Equivariant operations in topological Hochschild homology
Po Hu, Igor Kriz, Petr Somberg, Foling Zou
TL;DR
The paper addresses the pronounced asymmetry between $THH(R)$ and $THC(R)$ by constructing an $S^1$-equivariant twisted associative model $THHC(R)_{S^1}$ that is equivalent to $THH(THC(R))$ and acts on $THH(R)_{S^1}$. It develops the necessary foundations via the multiplicative norm and the unframed cactus operad to handle $S^1$-twisting, then demonstrates a concrete calculation in the basic case $R=H\mathbb{F}_p$, yielding explicit descriptions of $THH(THC(H\mathbb{F}_p))^{\mathbb{Z}/p^{r-1}}_*$ and $TR(THC(H\mathbb{F}_p))_*$. The results express these groups in terms of $F(H\mathbb{Z}/p^r,H\mathbb{Z}/p^r)_*$, divided power algebras $\Gamma_{\mathbb{Z}/p^r}(\rho)$, and generators with precise degrees, reflecting a structured, operation-theoretic picture of higher THH. The work suggests connections to operadic dualities and p-adic cohomology theories, and provides a template for further calculations in more complex cases.
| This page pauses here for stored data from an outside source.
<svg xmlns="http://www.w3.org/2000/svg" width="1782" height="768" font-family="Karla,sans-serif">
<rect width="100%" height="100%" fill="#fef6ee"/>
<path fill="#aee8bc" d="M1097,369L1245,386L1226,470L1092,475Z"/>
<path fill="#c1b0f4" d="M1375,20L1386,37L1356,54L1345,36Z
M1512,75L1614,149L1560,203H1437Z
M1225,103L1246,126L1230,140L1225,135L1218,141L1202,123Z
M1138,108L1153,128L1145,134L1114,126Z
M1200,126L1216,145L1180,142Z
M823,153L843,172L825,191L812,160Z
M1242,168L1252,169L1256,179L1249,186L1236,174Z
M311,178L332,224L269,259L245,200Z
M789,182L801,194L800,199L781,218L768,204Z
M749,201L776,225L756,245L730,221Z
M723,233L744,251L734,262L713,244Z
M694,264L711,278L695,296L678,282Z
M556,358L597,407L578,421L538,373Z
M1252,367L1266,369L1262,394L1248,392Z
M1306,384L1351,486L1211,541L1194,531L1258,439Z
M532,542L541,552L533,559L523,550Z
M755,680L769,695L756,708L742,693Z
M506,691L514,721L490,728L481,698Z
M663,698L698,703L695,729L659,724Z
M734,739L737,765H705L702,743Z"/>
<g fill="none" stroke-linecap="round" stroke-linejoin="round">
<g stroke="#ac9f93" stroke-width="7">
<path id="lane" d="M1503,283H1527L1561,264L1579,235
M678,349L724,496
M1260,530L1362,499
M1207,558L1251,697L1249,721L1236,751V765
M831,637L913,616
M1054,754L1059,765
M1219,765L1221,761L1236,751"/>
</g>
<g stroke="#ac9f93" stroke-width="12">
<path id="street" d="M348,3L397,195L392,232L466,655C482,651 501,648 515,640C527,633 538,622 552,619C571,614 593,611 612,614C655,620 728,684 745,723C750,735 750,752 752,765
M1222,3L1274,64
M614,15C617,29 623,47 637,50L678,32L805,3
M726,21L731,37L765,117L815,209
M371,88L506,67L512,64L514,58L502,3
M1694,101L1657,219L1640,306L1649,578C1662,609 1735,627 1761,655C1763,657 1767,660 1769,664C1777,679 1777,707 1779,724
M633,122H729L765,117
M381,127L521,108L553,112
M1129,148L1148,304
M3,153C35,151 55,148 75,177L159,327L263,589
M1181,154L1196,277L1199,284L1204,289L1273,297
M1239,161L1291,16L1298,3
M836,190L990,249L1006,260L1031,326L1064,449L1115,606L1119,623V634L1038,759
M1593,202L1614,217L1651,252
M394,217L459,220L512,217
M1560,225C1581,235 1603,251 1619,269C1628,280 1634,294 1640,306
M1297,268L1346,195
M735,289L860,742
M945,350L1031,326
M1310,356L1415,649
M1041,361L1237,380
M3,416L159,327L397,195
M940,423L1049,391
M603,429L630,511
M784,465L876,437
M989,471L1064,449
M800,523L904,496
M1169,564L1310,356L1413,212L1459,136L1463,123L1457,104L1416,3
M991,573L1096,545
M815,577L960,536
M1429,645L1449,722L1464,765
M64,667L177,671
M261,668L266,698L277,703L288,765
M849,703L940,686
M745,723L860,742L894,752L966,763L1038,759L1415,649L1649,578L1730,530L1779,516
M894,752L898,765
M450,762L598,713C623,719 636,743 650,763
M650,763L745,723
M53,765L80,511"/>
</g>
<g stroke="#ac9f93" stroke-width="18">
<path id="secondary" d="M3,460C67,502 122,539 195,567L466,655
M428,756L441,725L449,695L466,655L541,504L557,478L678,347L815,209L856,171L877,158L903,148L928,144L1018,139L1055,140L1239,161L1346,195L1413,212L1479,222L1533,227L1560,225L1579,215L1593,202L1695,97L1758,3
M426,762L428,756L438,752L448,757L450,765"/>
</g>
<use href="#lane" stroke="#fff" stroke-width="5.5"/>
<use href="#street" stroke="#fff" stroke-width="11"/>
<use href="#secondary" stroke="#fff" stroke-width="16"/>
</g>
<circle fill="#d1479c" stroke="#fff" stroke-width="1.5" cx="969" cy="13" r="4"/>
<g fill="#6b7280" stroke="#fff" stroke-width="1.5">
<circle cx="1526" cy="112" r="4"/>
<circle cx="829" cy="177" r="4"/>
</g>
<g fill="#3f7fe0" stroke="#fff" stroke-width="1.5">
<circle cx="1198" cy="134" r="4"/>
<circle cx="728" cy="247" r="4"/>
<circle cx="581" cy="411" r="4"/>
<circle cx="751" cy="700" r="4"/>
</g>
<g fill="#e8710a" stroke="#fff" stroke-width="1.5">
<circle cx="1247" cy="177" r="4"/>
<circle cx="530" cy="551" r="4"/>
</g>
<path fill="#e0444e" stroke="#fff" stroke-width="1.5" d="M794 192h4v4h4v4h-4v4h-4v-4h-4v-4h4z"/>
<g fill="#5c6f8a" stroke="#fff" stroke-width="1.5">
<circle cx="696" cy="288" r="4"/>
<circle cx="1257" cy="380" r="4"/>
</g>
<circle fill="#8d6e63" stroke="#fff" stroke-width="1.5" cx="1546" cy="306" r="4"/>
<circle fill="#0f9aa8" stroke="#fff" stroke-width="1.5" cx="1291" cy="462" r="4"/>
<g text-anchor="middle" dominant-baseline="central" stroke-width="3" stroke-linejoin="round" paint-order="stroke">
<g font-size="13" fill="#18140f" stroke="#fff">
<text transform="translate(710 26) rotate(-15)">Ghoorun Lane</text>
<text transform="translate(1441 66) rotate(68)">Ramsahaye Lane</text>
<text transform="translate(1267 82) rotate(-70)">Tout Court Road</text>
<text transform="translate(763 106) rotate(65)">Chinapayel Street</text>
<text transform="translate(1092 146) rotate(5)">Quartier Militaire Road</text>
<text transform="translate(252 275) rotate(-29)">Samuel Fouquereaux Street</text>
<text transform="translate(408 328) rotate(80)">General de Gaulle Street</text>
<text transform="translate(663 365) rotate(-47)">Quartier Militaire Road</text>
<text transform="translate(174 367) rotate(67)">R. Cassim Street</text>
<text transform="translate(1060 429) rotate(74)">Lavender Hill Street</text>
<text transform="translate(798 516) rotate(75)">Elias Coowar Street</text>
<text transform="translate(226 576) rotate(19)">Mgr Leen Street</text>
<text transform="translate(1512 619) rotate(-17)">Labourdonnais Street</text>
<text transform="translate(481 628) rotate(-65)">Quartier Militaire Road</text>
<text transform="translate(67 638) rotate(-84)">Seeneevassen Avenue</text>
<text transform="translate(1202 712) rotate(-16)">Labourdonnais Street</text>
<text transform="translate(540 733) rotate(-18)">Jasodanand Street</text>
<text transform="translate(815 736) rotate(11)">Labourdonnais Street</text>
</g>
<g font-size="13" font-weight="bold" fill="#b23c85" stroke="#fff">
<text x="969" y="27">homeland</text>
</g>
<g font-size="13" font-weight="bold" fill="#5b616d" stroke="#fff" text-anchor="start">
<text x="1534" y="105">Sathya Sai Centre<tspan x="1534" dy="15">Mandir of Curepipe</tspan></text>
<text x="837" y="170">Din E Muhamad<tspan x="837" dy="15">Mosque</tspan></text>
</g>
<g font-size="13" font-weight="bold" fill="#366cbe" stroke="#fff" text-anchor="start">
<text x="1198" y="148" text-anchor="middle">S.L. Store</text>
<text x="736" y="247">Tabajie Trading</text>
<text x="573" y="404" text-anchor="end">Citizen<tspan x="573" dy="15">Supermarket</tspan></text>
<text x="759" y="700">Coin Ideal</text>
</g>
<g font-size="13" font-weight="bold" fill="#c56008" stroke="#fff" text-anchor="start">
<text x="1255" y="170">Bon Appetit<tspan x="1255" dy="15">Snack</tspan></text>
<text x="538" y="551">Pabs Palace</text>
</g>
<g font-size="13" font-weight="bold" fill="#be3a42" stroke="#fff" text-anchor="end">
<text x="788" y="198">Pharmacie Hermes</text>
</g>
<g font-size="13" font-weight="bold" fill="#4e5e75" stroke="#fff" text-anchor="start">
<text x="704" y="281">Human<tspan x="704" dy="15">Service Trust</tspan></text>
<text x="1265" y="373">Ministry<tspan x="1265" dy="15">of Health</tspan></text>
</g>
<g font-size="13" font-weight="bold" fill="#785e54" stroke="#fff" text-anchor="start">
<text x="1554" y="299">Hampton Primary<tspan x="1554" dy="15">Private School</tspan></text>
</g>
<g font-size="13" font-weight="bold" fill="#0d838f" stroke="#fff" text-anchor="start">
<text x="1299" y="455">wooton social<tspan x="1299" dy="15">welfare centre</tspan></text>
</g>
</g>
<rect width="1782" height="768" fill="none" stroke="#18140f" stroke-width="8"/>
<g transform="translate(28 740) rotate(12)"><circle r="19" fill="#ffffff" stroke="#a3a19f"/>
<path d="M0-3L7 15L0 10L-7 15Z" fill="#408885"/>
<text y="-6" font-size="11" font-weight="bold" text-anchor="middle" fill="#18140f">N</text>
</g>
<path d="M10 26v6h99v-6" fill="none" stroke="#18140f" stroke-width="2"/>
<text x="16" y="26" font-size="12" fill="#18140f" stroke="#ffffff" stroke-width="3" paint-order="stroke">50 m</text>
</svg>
Overall, it advances understanding of how THH and THC interact under equivariant twisting and lays groundwork for broader applications in algebraic K-theory and prismatic contexts.
Abstract
We observe a new equivariant relationship between topological Hochschild homology and cohomology. We also calculate the topological Hochschild homology of the topological Hochschild cohomology of a finite prime field, which can be viewed as a certain ring of structured operations in this case.